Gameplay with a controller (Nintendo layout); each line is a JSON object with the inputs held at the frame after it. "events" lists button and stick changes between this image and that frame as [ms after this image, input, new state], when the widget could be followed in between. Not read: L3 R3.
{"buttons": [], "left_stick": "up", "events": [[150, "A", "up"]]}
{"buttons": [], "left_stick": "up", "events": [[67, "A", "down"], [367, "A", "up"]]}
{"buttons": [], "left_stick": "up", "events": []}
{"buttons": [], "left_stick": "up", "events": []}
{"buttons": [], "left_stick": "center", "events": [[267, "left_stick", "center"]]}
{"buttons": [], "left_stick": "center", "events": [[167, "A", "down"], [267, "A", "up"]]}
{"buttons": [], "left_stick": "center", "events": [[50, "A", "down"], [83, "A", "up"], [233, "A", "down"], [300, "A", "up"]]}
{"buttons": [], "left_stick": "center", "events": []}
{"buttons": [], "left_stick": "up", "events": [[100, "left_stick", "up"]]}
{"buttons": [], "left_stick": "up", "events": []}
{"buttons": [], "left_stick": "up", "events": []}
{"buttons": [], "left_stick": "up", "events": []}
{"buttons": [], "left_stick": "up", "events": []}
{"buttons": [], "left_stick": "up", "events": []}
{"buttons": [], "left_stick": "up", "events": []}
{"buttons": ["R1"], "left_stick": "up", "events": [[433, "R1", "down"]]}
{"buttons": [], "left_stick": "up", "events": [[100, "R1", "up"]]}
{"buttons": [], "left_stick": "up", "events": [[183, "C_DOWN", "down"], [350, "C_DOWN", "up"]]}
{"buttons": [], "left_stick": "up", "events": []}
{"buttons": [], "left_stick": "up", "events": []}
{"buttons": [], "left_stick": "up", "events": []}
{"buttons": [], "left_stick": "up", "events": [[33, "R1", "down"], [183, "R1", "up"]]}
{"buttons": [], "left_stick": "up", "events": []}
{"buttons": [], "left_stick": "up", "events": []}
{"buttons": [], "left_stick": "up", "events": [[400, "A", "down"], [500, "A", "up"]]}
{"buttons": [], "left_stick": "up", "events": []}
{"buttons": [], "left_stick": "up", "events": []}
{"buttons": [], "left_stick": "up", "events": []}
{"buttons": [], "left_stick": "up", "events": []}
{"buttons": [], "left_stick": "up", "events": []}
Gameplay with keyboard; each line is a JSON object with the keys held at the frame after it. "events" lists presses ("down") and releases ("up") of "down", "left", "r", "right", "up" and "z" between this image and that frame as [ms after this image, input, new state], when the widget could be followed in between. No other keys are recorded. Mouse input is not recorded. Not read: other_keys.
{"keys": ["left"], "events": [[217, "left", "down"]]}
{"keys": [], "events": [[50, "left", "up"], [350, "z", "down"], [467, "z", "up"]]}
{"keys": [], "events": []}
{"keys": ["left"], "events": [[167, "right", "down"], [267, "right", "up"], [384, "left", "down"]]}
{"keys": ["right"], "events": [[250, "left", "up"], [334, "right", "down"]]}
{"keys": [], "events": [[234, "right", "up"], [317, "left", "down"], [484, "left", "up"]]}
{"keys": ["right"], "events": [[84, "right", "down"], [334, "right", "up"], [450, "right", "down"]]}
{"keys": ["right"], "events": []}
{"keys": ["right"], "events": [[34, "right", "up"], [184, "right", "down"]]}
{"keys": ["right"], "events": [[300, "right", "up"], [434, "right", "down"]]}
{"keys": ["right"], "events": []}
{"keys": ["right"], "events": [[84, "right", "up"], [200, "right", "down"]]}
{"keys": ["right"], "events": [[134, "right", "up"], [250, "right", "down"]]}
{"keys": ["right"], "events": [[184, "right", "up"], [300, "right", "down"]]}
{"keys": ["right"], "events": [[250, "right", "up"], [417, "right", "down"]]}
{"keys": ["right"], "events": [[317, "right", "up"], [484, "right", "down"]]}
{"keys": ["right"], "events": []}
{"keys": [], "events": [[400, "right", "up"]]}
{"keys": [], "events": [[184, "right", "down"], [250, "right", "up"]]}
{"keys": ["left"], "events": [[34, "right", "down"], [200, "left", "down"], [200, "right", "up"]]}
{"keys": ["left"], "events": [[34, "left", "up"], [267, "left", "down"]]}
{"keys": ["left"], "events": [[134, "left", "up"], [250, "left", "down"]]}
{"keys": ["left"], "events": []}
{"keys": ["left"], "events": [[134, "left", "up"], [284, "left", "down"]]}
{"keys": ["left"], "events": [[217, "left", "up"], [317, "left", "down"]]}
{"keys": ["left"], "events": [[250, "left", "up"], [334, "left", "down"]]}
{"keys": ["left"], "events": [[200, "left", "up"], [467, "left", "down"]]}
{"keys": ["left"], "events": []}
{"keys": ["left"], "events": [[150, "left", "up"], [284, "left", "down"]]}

DIRECTIONS -
Please repeat each entry exactly as written.

YOUR RESPONSE -
Gameplay with a controller (Nintendo layout); each line is a JSON object with the inputs held at the frame after it. "events" lists button and stick changes between this image and that frame as [ms after this image, input, new state], when the widget could be followed in between. Not read: L3 R3.
{"buttons": [], "left_stick": "up", "events": [[150, "A", "up"]]}
{"buttons": [], "left_stick": "up", "events": [[67, "A", "down"], [367, "A", "up"]]}
{"buttons": [], "left_stick": "up", "events": []}
{"buttons": [], "left_stick": "up", "events": []}
{"buttons": [], "left_stick": "center", "events": [[267, "left_stick", "center"]]}
{"buttons": [], "left_stick": "center", "events": [[167, "A", "down"], [267, "A", "up"]]}
{"buttons": [], "left_stick": "center", "events": [[50, "A", "down"], [83, "A", "up"], [233, "A", "down"], [300, "A", "up"]]}
{"buttons": [], "left_stick": "center", "events": []}
{"buttons": [], "left_stick": "up", "events": [[100, "left_stick", "up"]]}
{"buttons": [], "left_stick": "up", "events": []}
{"buttons": [], "left_stick": "up", "events": []}
{"buttons": [], "left_stick": "up", "events": []}
{"buttons": [], "left_stick": "up", "events": []}
{"buttons": [], "left_stick": "up", "events": []}
{"buttons": [], "left_stick": "up", "events": []}
{"buttons": ["R1"], "left_stick": "up", "events": [[433, "R1", "down"]]}
{"buttons": [], "left_stick": "up", "events": [[100, "R1", "up"]]}
{"buttons": [], "left_stick": "up", "events": [[183, "C_DOWN", "down"], [350, "C_DOWN", "up"]]}
{"buttons": [], "left_stick": "up", "events": []}
{"buttons": [], "left_stick": "up", "events": []}
{"buttons": [], "left_stick": "up", "events": []}
{"buttons": [], "left_stick": "up", "events": [[33, "R1", "down"], [183, "R1", "up"]]}
{"buttons": [], "left_stick": "up", "events": []}
{"buttons": [], "left_stick": "up", "events": []}
{"buttons": [], "left_stick": "up", "events": [[400, "A", "down"], [500, "A", "up"]]}
{"buttons": [], "left_stick": "up", "events": []}
{"buttons": [], "left_stick": "up", "events": []}
{"buttons": [], "left_stick": "up", "events": []}
{"buttons": [], "left_stick": "up", "events": []}
{"buttons": [], "left_stick": "up", "events": []}
Gameplay with keyboard; each line is a JSON object with the keys held at the frame after it. "events" lists presses ("down") and releases ("up") of "down", "left", "r", "right", "up" and "z" between this image and that frame as [ms after this image, input, new state], when the widget could be followed in between. No other keys are recorded. Mouse input is not recorded. Not read: other_keys.
{"keys": ["left"], "events": [[217, "left", "down"]]}
{"keys": [], "events": [[50, "left", "up"], [350, "z", "down"], [467, "z", "up"]]}
{"keys": [], "events": []}
{"keys": ["left"], "events": [[167, "right", "down"], [267, "right", "up"], [384, "left", "down"]]}
{"keys": ["right"], "events": [[250, "left", "up"], [334, "right", "down"]]}
{"keys": [], "events": [[234, "right", "up"], [317, "left", "down"], [484, "left", "up"]]}
{"keys": ["right"], "events": [[84, "right", "down"], [334, "right", "up"], [450, "right", "down"]]}
{"keys": ["right"], "events": []}
{"keys": ["right"], "events": [[34, "right", "up"], [184, "right", "down"]]}
{"keys": ["right"], "events": [[300, "right", "up"], [434, "right", "down"]]}
{"keys": ["right"], "events": []}
{"keys": ["right"], "events": [[84, "right", "up"], [200, "right", "down"]]}
{"keys": ["right"], "events": [[134, "right", "up"], [250, "right", "down"]]}
{"keys": ["right"], "events": [[184, "right", "up"], [300, "right", "down"]]}
{"keys": ["right"], "events": [[250, "right", "up"], [417, "right", "down"]]}
{"keys": ["right"], "events": [[317, "right", "up"], [484, "right", "down"]]}
{"keys": ["right"], "events": []}
{"keys": [], "events": [[400, "right", "up"]]}
{"keys": [], "events": [[184, "right", "down"], [250, "right", "up"]]}
{"keys": ["left"], "events": [[34, "right", "down"], [200, "left", "down"], [200, "right", "up"]]}
{"keys": ["left"], "events": [[34, "left", "up"], [267, "left", "down"]]}
{"keys": ["left"], "events": [[134, "left", "up"], [250, "left", "down"]]}
{"keys": ["left"], "events": []}
{"keys": ["left"], "events": [[134, "left", "up"], [284, "left", "down"]]}
{"keys": ["left"], "events": [[217, "left", "up"], [317, "left", "down"]]}
{"keys": ["left"], "events": [[250, "left", "up"], [334, "left", "down"]]}
{"keys": ["left"], "events": [[200, "left", "up"], [467, "left", "down"]]}
{"keys": ["left"], "events": []}
{"keys": ["left"], "events": [[150, "left", "up"], [284, "left", "down"]]}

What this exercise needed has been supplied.